Конечно, если б здесь оказался Учитель, то сказал бы: «Ты поступаешь недостойно. И тебе слишком рано делать такие вещи. Лучше подождать несколько лет».
Но ведь столько ждать — с ума сойдёшь! Мехмед ощущал это именно так — как некое безумие, которое временами подступало, потому что хотелось вести себя безрассудно, забыть обо всех правилах, опасностях, обо всём. Учитель однажды сказал: «Иногда я не повелеваю своим телом, а оно повелевает мной», — а принц сейчас чувствовал, что подобен Учителю.
«Даже теперь, когда моё тело приказывает мне, я думаю о пользе для Учителя, — успокаивал себя Мехмед. — Я получу опыт, а Учитель останется ни при чём и потому не будет казнён. Я сам сделаю с этим мальчиком то, чего Учитель не может сделать со мной безнаказанно. Меня не казнят, потому что я единственный наследник трона. Как бы ни гневался отец, он не обезглавит собственное государство. А мальчика… да, я не хочу, чтобы его казнили, но что же делать, если я должен выбирать между его жизнью и возможностью стать самим собой. Конечно, я выберу себя. А кто на моём месте выбрал бы иначе?»
Голос разума, всё же звучавший в голове, но очень тихо, предостерегал, что отец, разгневавшись, может отдать приказ, о котором впоследствии пожалеет. Отец вполне мог казнить и собственного сына, если б история получила широкую огласку, но Мехмед готов был рискнуть даже собственной головой. В шатре никого не было, а этого красивого албанского мальчика, одетого в овечий тулуп и большую шапку, так хотелось утешить и не только утешить!
«Поначалу он даже не поймёт, что я собираюсь сделать», — подумал принц, притягивая этого мальчика к себе, но тот, прекратив рыдать, вдруг упёрся Мехмеду в грудь ладонями и оттолкнул, а точнее сам вырвался и отсел подальше:
— Нет, — произнесли разрумянившиеся уста с тоненькими тёмными усиками над верхней губой.
— Что «нет»? — удивился принц.
Кареглазый албанский мальчик смотрел так, как будто понимал, что с ним собираются сделать. Но откуда могло взяться это понимание? Чем Мехмед выдал себя? Ничем. И всё же мальчик смотрел очень понимающе и почему-то не выражал возмущения, а лишь несогласие.
«Не может быть. Неужели мне настолько повезло, и ты подобен мне? — мысленно обратился к нему принц. — Ах, как жаль, что тебя казнят. Как жаль!»
Меж тем мальчик ответил на недавний вопрос:
— Прошу тебя, господин, не делай так.
— Я всего лишь хотел тебя утешить, — недоумённо возразил Мехмед, но мальчик, услышав такое, ещё больше насторожился, как будто истолковал слово «утешение» в непристойном смысле.
Принцу начало это надоедать.

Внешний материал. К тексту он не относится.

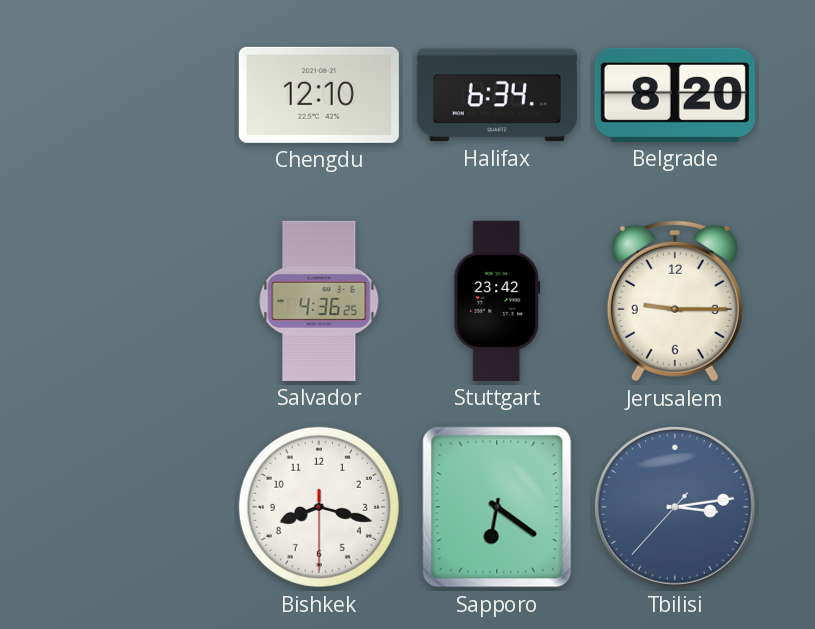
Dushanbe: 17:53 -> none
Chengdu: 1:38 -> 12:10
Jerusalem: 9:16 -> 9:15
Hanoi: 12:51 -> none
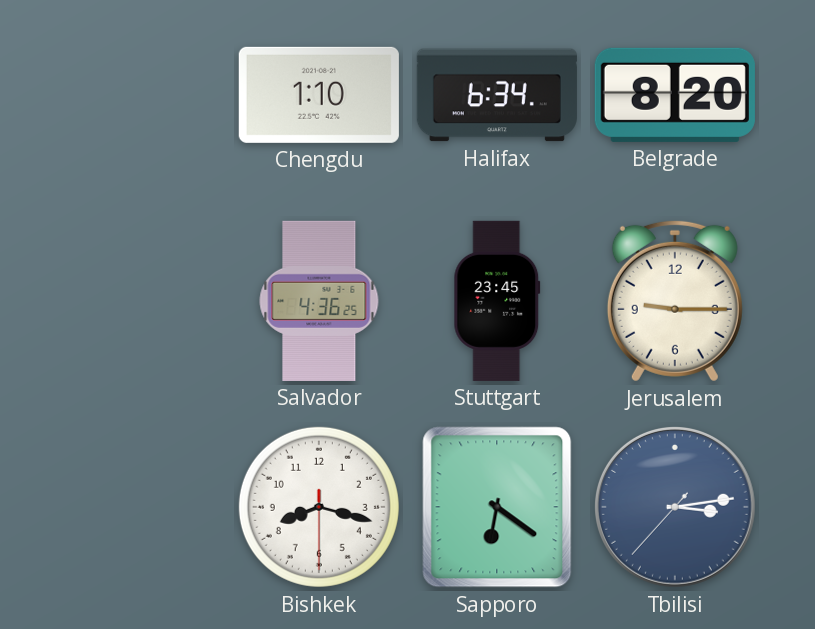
Chengdu: 12:10 -> 1:10
Stuttgart: 23:42 -> 23:45
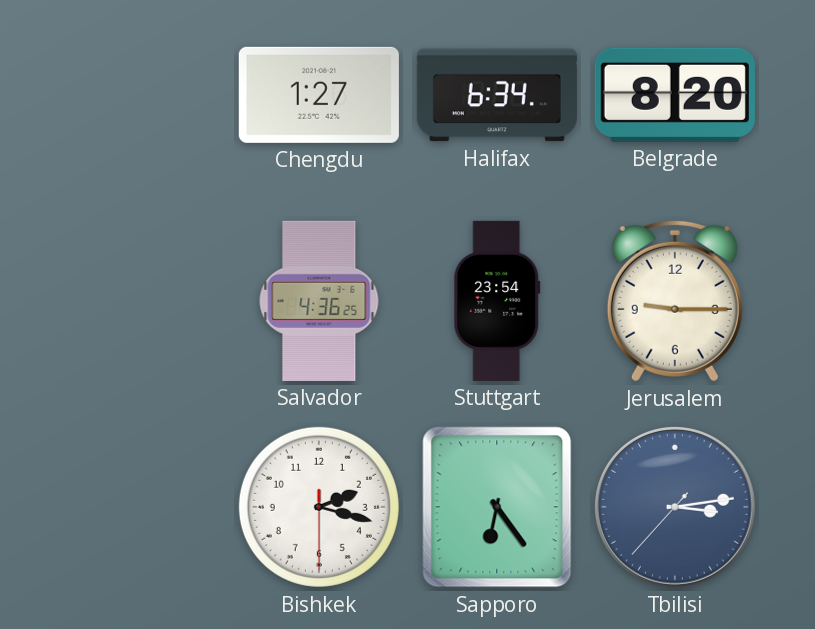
Chengdu: 1:10 -> 1:27
Stuttgart: 23:45 -> 23:54
Bishkek: 8:17 -> 2:17
Sapporo: 6:21 -> 6:24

Он гневно сдвинул брови и даже вскочил:
— Ты что же думаешь обо мне!? Подозреваешь меня в чём-то? Меня!? Да как ты смеешь! Я оказал тебе гостеприимство, сочувствую твоему горю, а ты…
Мальчик испугался, пал ниц:
— Прости меня, господин. Умоляю, прости.
Мехмед подошёл к нему:
— Простить!? А что ты сделаешь, чтобы доказать, что в твоей голове больше нет мыслей, оскорбляющих меня?

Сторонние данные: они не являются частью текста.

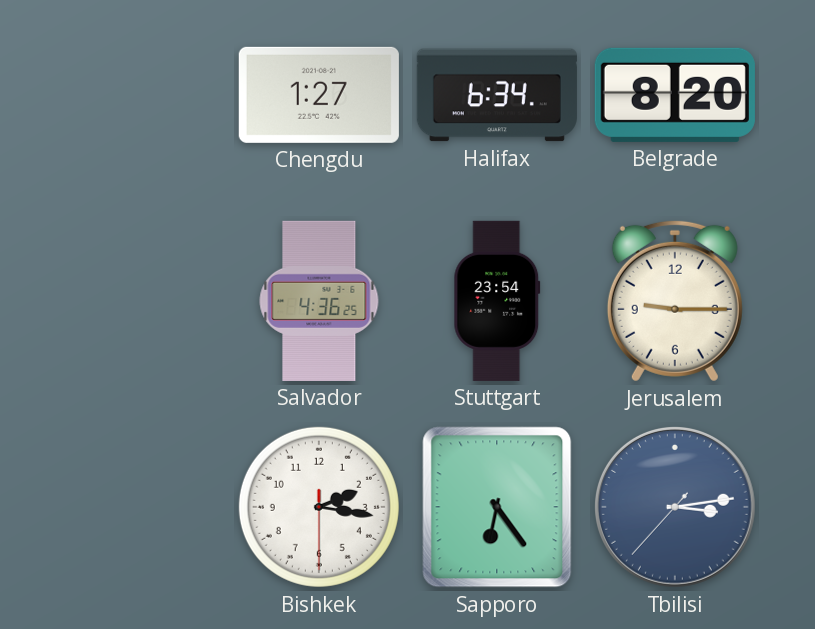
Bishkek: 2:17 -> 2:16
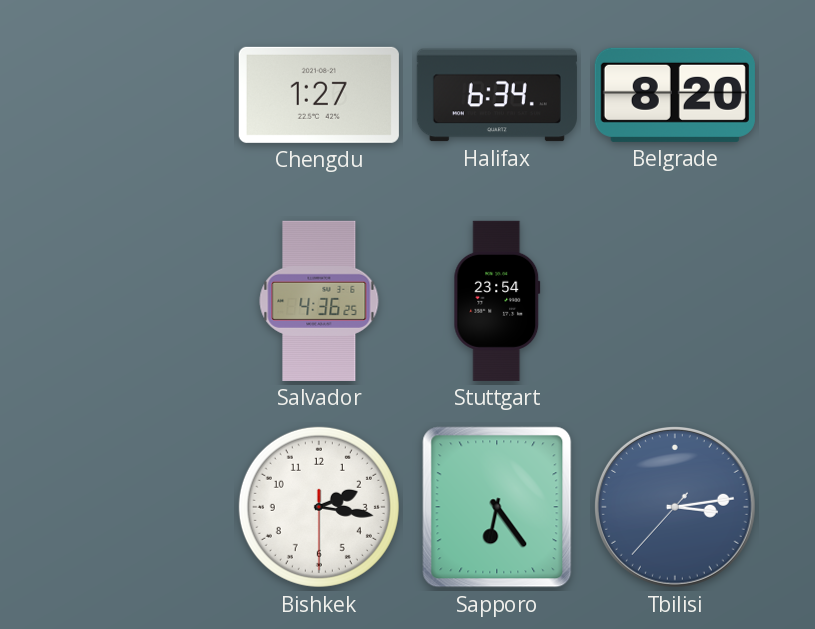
Jerusalem: 9:15 -> none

— Я… я… я не знаю, — тихо проговорил мальчик и снова зарыдал, не поднимая лица.
Он рыдал так, что Мехмеду снова захотелось быть нежным:
— Ну, хорошо, я прощаю тебя, — принц опустился рядом на ковры, заставил мальчика приподняться и заглянул в большие карие глаза, покрасневшие от плача, но всё равно красивые.